Warning of ‘catastrophic moral failure’
Bullmann, however, argues the steps taken so far are not enough: “If we don’t act internationally, a human catastrophe is coming our way,” he said.
A leading role for the EU in a global vaccination strategy is “imperative” to prevent human suffering and to advance a “socially responsible geopolitics.” This is also in the interest of the ‘North’ because “as long as the Global South is not vaccinated, we will keep getting re-infected by mutations of the coronavirus,” Bullmann said.
The EU supports the COVAX initiative, which aims to guarantee fair access to vaccines for countries around the world, and is the world’s largest donor with €850 million, according to Bullmann.
“But the EU cannot give money to COVAX on the one hand and at the same time buy up production without helping to ensure that production capacity is expanded,” he continued.
Bullmann criticised the fact that a large proportion of the vaccines that will be available in 2021 have already been bought up by the richest countries, even though they account for a relatively small proportion of the world’s population.
For example, the African Union secured 300 million doses of vaccines earlier this year, but the African continent has a population of more than 1.2 billion. By comparison, Germany, thanks to the EU’s vaccine distribution and its own deals with manufacturers, should have 300 million vaccine doses alone – for 83 million citizens.

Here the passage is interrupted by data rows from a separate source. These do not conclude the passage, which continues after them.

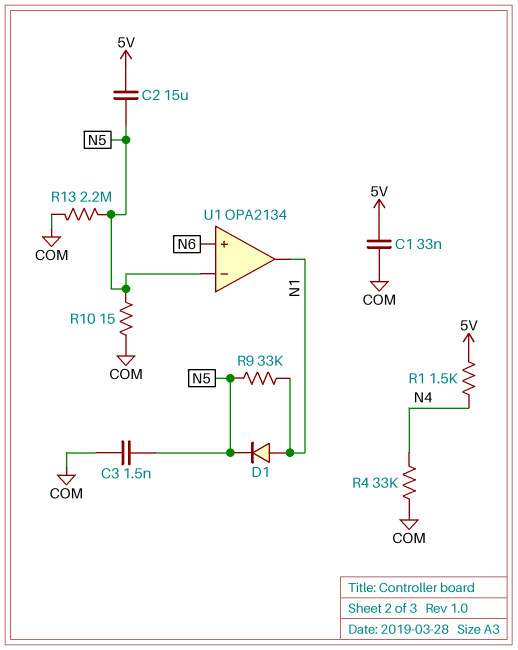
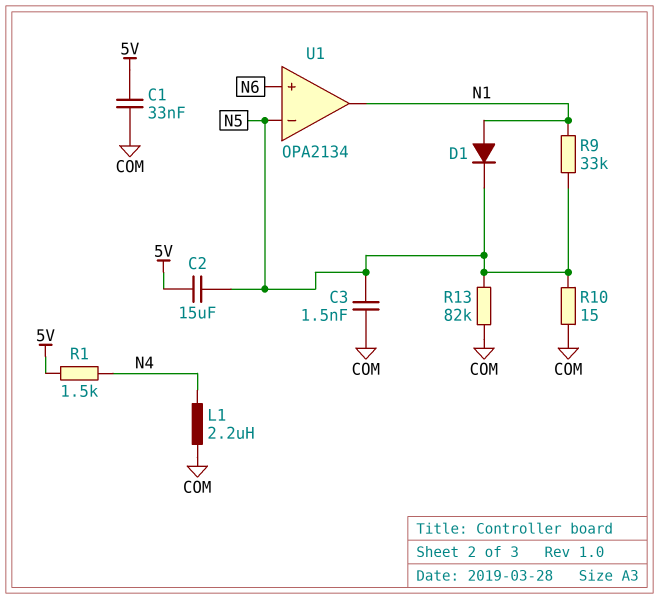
L1: none -> 2.2uH (COM, N4)
R4: 33k (COM, N4) -> none
R13: 2.2M (COM, N5) -> 82k (COM, N5)

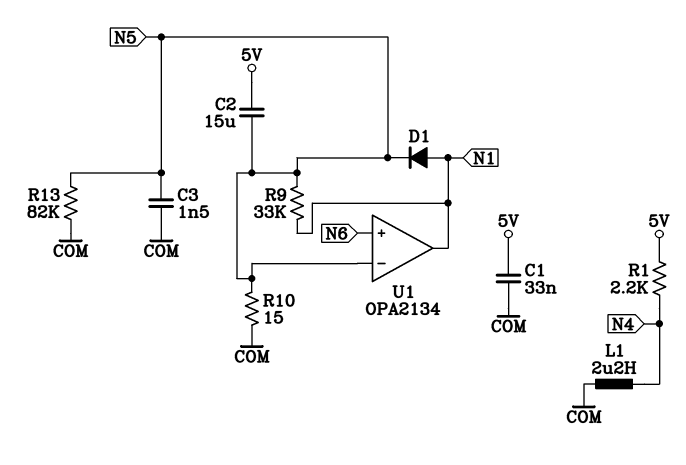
R1: 1.5k (5V, N4) -> 2.2k (5V, N4)

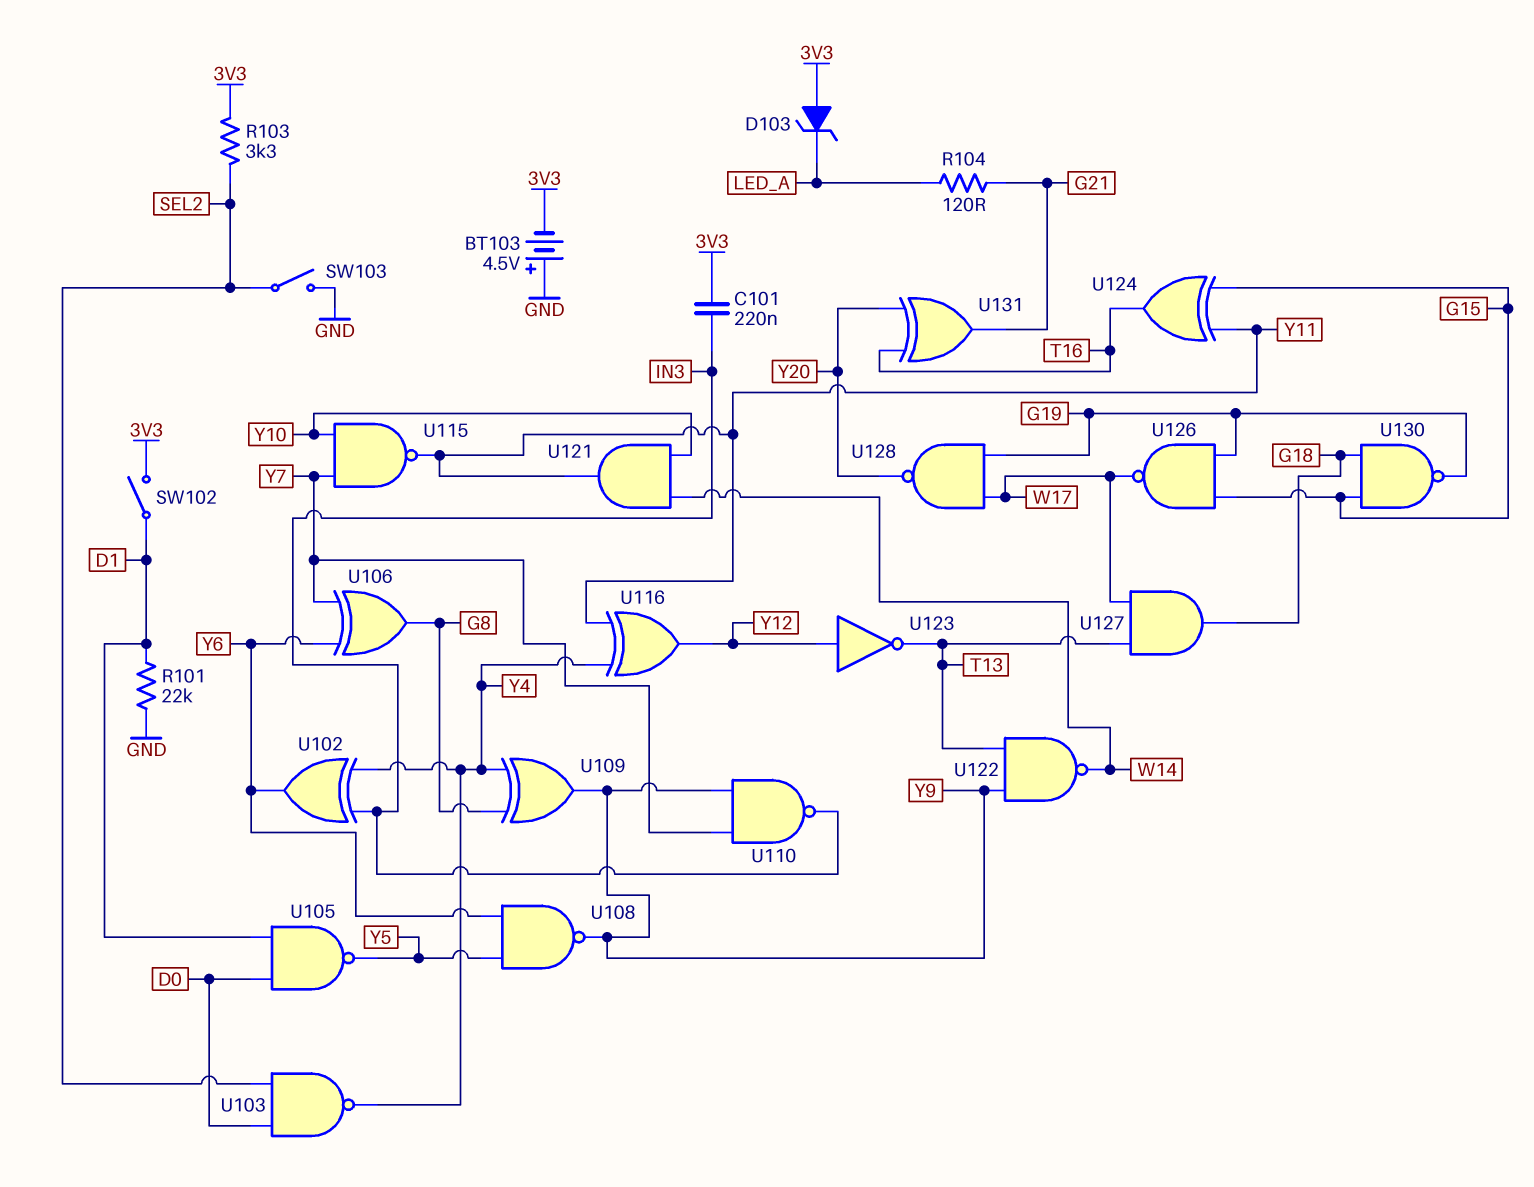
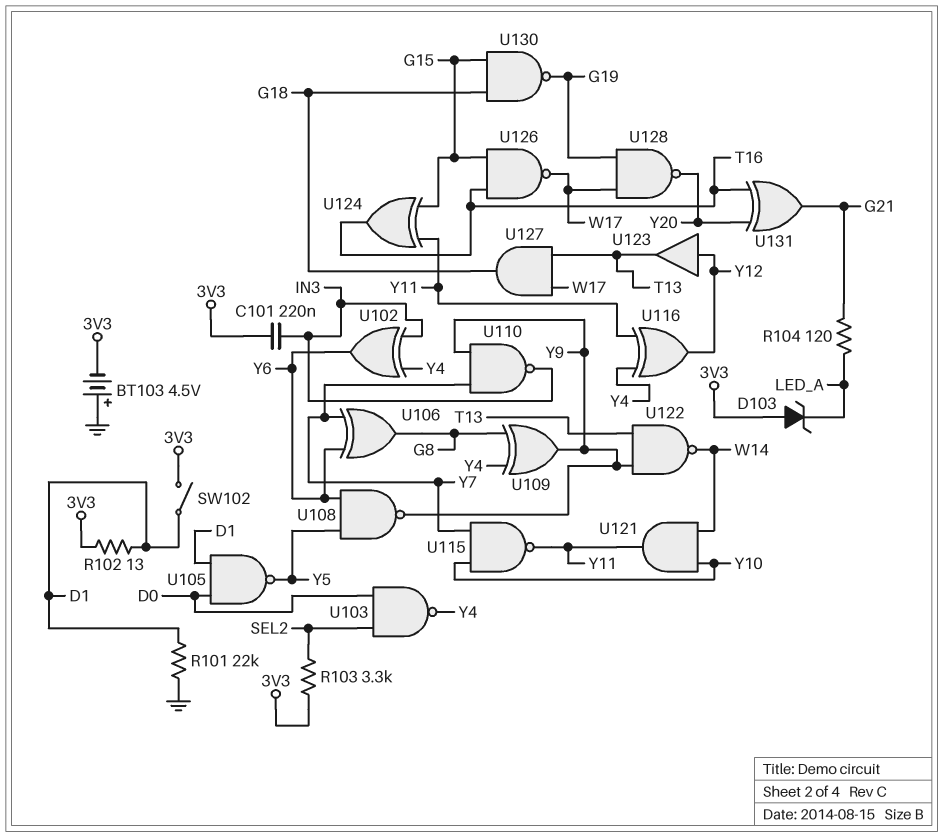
R102: none -> 13 (3V3, D1)
SW103: switch (GND, SEL2) -> none
U123: NOT (in Y12, out T13) -> buffer (in Y12, out T13)
U126: NAND (in G15, in G19, out W17) -> NAND (in G15, in T16, out W17)

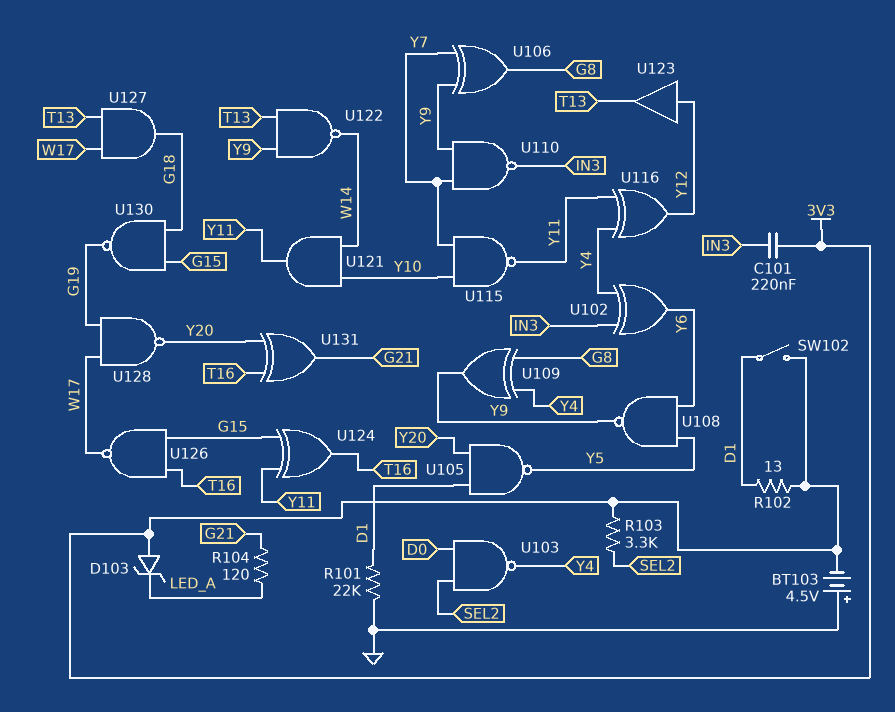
U105: NAND (in D0, in D1, out Y5) -> NAND (in D1, in Y20, out Y5)
U106: XOR (in Y6, in Y7, out G8) -> XOR (in Y7, in Y9, out G8)

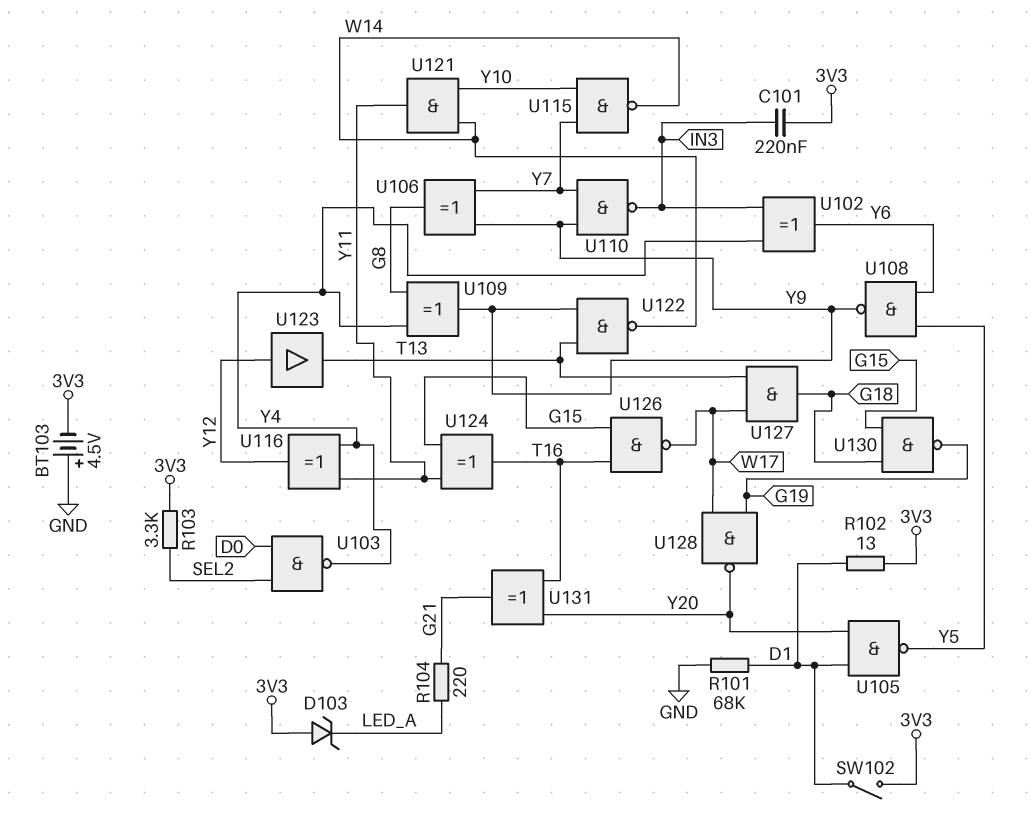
R101: 22k (D1, GND) -> 68k (D1, GND)
R104: 120 (G21, LED_A) -> 220 (G21, LED_A)
U115: NAND (in Y7, in Y10, out Y11) -> NAND (in Y7, in Y10, out W14)

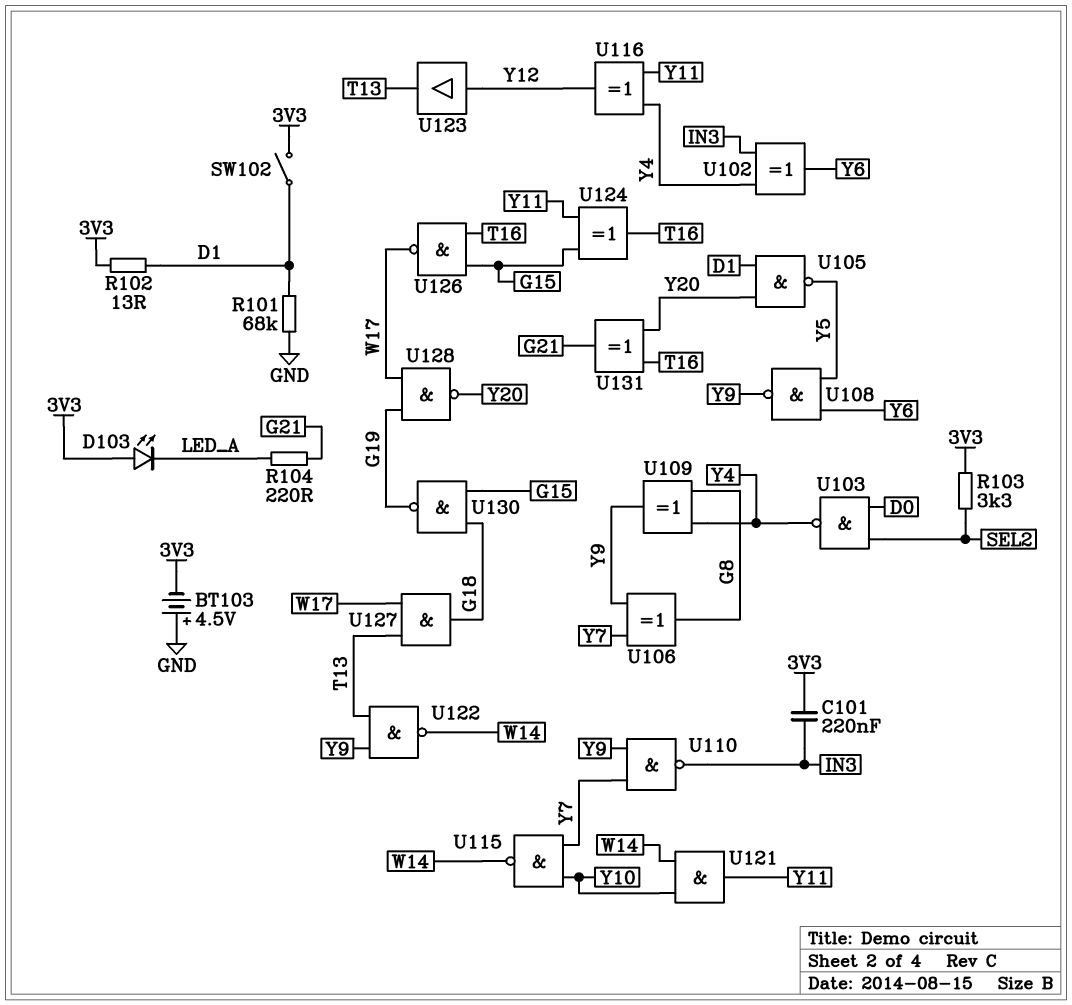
D103: zener (A 3V3, K LED_A) -> LED (A 3V3, K LED_A)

According to Bullmann, the COVAX initiative should become the EU’s “top priority.” The Union has the capacity to engage “constructively” on the patent rights issue, he said. “If we are serious,” the parliamentarian said, “Europe must show the way.”
On 18 January, Tedros Adhanom Ghebreyesus, director of the World Health Organization (WHO), also warned of the impact of the vaccine race being dominated by wealthy nations. “The world is on the brink of a catastrophic moral failure – and the price of that failure will be paid with lives and livelihoods in the world’s poorest countries,” Ghebreyesus said.
While 39 million doses of vaccine have already been administered in the world’s richest countries, Ghebreyesus said that in one of the world’s poorest countries, “it’s not 25 million, not 25,0000, just 25.”